:: WHAT YOU ARE ASKED TO DO ::
Pictures aside, restate the records below exactly as written.

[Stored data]
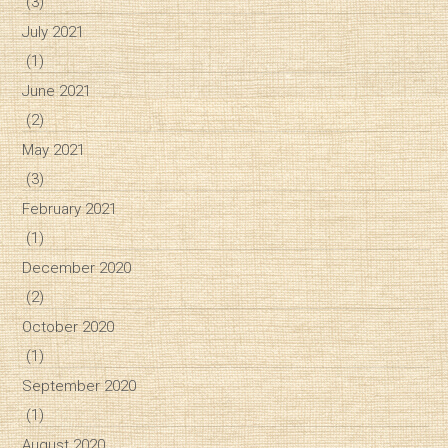
(3)
July 2021
(1)
June 2021
(2)
May 2021
(3)
February 2021
(1)
December 2020
(2)
October 2020
(1)
September 2020
(1)
August 2020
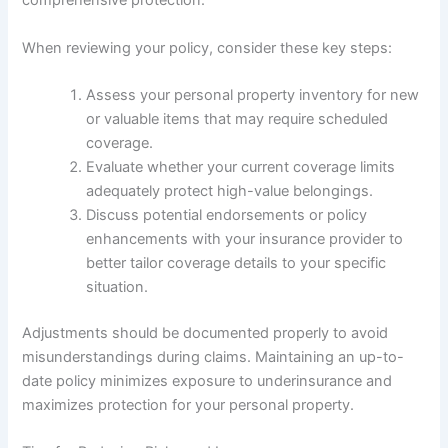
comprehensive protection.
When reviewing your policy, consider these key steps:
Assess your personal property inventory for new
or valuable items that may require scheduled
coverage.
Evaluate whether your current coverage limits
adequately protect high-value belongings.
Discuss potential endorsements or policy
enhancements with your insurance provider to
better tailor coverage details to your specific
situation.
Adjustments should be documented properly to avoid
misunderstandings during claims. Maintaining an up-to-
date policy minimizes exposure to underinsurance and
maximizes protection for your personal property.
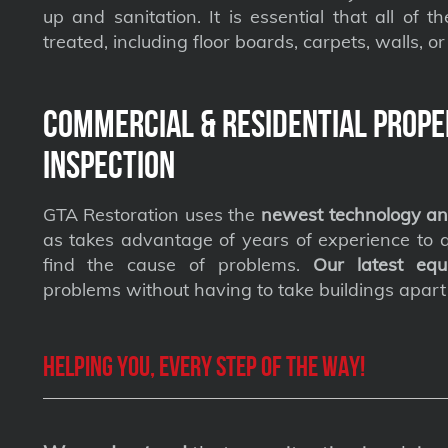
up and sanitation. It is essential that all of t
treated, including floor boards, carpets, walls, or 
Commercial & Residential Prope
Inspection
GTA Restoration uses the
newest technology an
as takes advantage of years of experience to qu
find the cause of problems.
Our latest equ
problems without having to take buildings apart
Helping you, every step of the way!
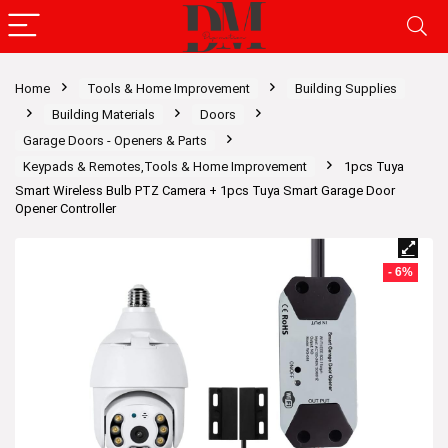
Home
Tools & Home Improvement
Building Supplies
Building Materials
Doors
Garage Doors - Openers & Parts
Keypads & Remotes,Tools & Home Improvement
1pcs Tuya
Smart Wireless Bulb PTZ Camera + 1pcs Tuya Smart Garage Door
Opener Controller
- 6%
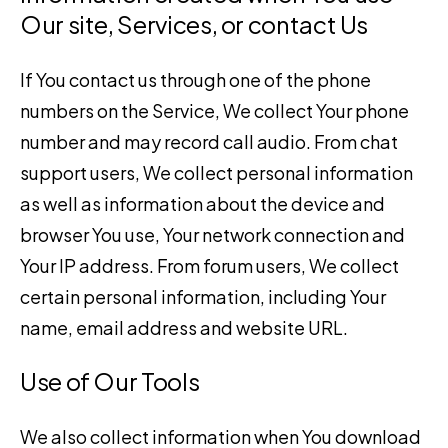
Our site, Services, or contact Us
If You contact us through one of the phone
numbers on the Service, We collect Your phone
number and may record call audio. From chat
support users, We collect personal information
as well as information about the device and
browser You use, Your network connection and
Your IP address. From forum users, We collect
certain personal information, including Your
name, email address and website URL.
Use of Our Tools
We also collect information when You download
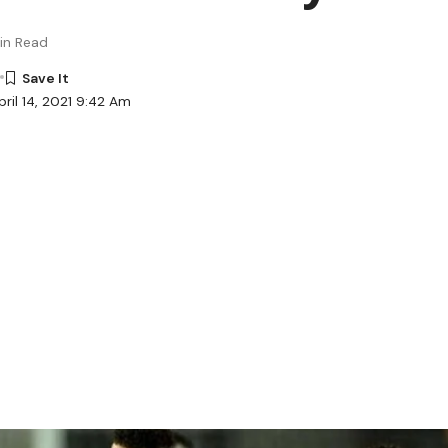
in Read
ril 14, 2021 9:42 Am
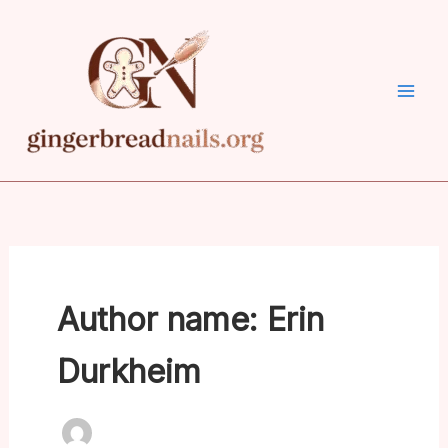
Skip
to
content
Author name: Erin
Durkheim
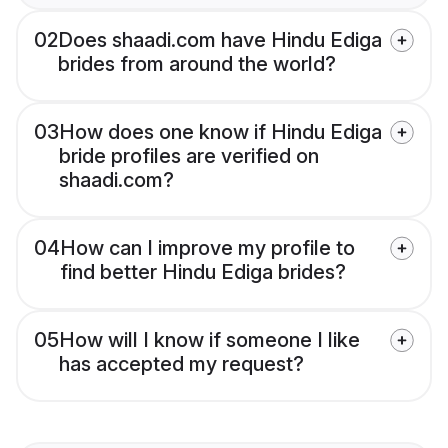
02
Does shaadi.com have Hindu Ediga
brides from around the world?
03
How does one know if Hindu Ediga
bride profiles are verified on
shaadi.com?
04
How can I improve my profile to
find better Hindu Ediga brides?
05
How will I know if someone I like
has accepted my request?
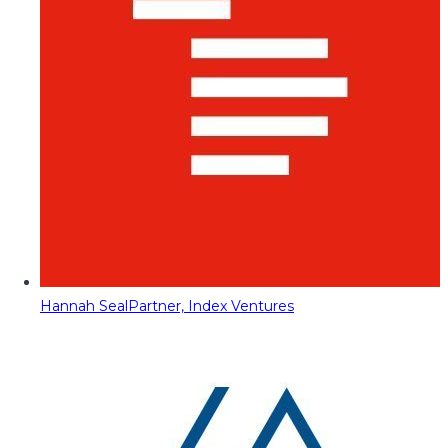
Hannah Seal
Partner, Index Ventures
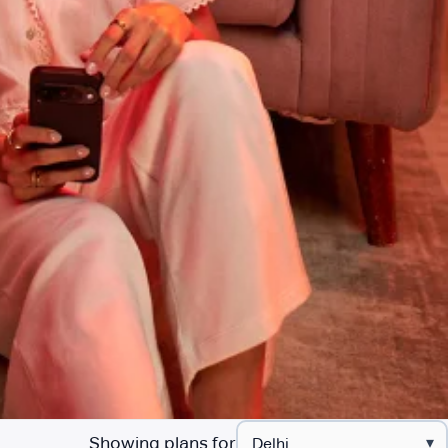
Showing plans for
▾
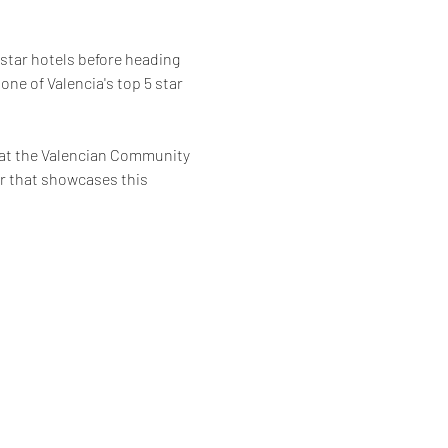
 star hotels before heading 
 one of Valencia's top 5 star 
hat the Valencian Community 
ur that showcases this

:: YOUR RESPONSE ::
(3)
July 2021
(1)
June 2021
(2)
May 2021
(3)
February 2021
(1)
December 2020
(2)
October 2020
(1)
September 2020
(1)
August 2020
comprehensive protection.
When reviewing your policy, consider these key steps:
Assess your personal property inventory for new
or valuable items that may require scheduled
coverage.
Evaluate whether your current coverage limits
adequately protect high-value belongings.
Discuss potential endorsements or policy
enhancements with your insurance provider to
better tailor coverage details to your specific
situation.
Adjustments should be documented properly to avoid
misunderstandings during claims. Maintaining an up-to-
date policy minimizes exposure to underinsurance and
maximizes protection for your personal property.
up and sanitation. It is essential that all of t
treated, including floor boards, carpets, walls, or 
Commercial & Residential Prope
Inspection
GTA Restoration uses the
newest technology an
as takes advantage of years of experience to qu
find the cause of problems.
Our latest equ
problems without having to take buildings apart
Helping you, every step of the way!
Home
Tools & Home Improvement
Building Supplies
Building Materials
Doors
Garage Doors - Openers & Parts
Keypads & Remotes,Tools & Home Improvement
1pcs Tuya
Smart Wireless Bulb PTZ Camera + 1pcs Tuya Smart Garage Door
Opener Controller
- 6%
Our site, Services, or contact Us
If You contact us through one of the phone
numbers on the Service, We collect Your phone
number and may record call audio. From chat
support users, We collect personal information
as well as information about the device and
browser You use, Your network connection and
Your IP address. From forum users, We collect
certain personal information, including Your
name, email address and website URL.
Use of Our Tools
We also collect information when You download
in Read
ril 14, 2021 9:42 Am
Skip
to
content
Author name: Erin
Durkheim
02
Does shaadi.com have Hindu Ediga
brides from around the world?
03
How does one know if Hindu Ediga
bride profiles are verified on
shaadi.com?
04
How can I improve my profile to
find better Hindu Ediga brides?
05
How will I know if someone I like
has accepted my request?
Hannah Seal
Partner, Index Ventures
Showing plans for
▾
 star hotels before heading 
 one of Valencia's top 5 star 
hat the Valencian Community 
ur that showcases this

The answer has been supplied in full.